Wednesday, December 30, 2009

England plays down Commonwealth Games pullout fears

S Kalyana Ramanathan / London December 31, 2009

Amidst fear that England may pull out of the Commonwealth Games 2010, to be held in Delhi, the British Foreign Office and the Commonwealth Games England have issued a strong statement stressing that the country is likely to send its team to India in October 2010.

The Daily Telegraph, in a front page report today, said that due to security concerns England might pull out of the Games, scheduled to take place from October 3-14. The report suggested that the overriding fear was that terror groups from Pakistan might target the athletes participating in the game. Ann Hogbin, chief executive of Commonwealth Games England, said: “That is definitely not the case. Our current and strong intention is to field a team for the Games in Delhi next year. Of course, we have a duty of care to the athletes and other team members which we take very seriously. Despite having been given extensive briefings from relevant authorities, we have not received any indication that we should not participate in the Games and we will continue to work hard to put in place the best possible arrangements for our team.”

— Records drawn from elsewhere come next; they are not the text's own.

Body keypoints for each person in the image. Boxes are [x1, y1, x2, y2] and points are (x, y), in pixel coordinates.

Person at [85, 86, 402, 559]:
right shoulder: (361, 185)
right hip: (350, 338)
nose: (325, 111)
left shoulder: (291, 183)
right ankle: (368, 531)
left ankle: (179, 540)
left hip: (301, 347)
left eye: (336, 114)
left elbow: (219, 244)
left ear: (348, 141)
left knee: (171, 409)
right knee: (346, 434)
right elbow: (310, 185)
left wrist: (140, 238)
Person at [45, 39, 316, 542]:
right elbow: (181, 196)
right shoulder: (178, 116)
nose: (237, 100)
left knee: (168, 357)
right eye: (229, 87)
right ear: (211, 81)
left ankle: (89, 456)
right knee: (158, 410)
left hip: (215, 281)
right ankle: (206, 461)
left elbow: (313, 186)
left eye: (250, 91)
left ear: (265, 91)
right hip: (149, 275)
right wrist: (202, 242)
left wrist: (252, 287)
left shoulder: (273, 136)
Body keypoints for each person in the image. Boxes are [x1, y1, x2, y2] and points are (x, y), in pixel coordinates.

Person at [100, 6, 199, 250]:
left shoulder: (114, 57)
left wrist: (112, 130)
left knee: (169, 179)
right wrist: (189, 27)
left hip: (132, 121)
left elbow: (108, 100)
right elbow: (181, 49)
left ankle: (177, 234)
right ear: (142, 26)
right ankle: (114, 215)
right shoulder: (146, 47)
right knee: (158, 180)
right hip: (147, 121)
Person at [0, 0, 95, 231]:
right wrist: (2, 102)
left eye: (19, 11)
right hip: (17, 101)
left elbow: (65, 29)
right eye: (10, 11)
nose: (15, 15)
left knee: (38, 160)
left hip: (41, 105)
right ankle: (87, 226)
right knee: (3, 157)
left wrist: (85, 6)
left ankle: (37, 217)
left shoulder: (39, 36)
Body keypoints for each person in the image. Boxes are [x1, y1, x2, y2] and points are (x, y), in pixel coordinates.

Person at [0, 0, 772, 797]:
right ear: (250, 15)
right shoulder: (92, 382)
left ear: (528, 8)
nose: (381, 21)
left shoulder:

Suresh Kalmadi, chairman of the Organising Committee, Commonwealth Games 2010 Delhi, strongly denied the report and said: “We have not received any official intimation to this effect, and in fact the British Foreign Office as also the statement from the Foreign and Commonwealth Office (FCO) has emphasised that it has not advised any of its teams not to compete in next year’s Commonwealth Games on security grounds.”“The security commanders’ meeting was held at the home ministry recently and all Commonwealth Games Associations were satisfied with the security arrangements outlined for the Games,” he added.

Both Mike Fennell, president, Commonwealth Games Federation, and the Coordination Committee of the Commonwealth Games Federation earlier this month had lauded the preparations of Delhi Police in ensuring the secure conduct of the Games.

The Daily Telegraph today said that Metropolitan Police Commissioner Paul Stephenson, after visiting Delhi earlier this month, had voiced serious concerns about the security arrangements. However, there were no direct statements attributed to Stephenson in the report.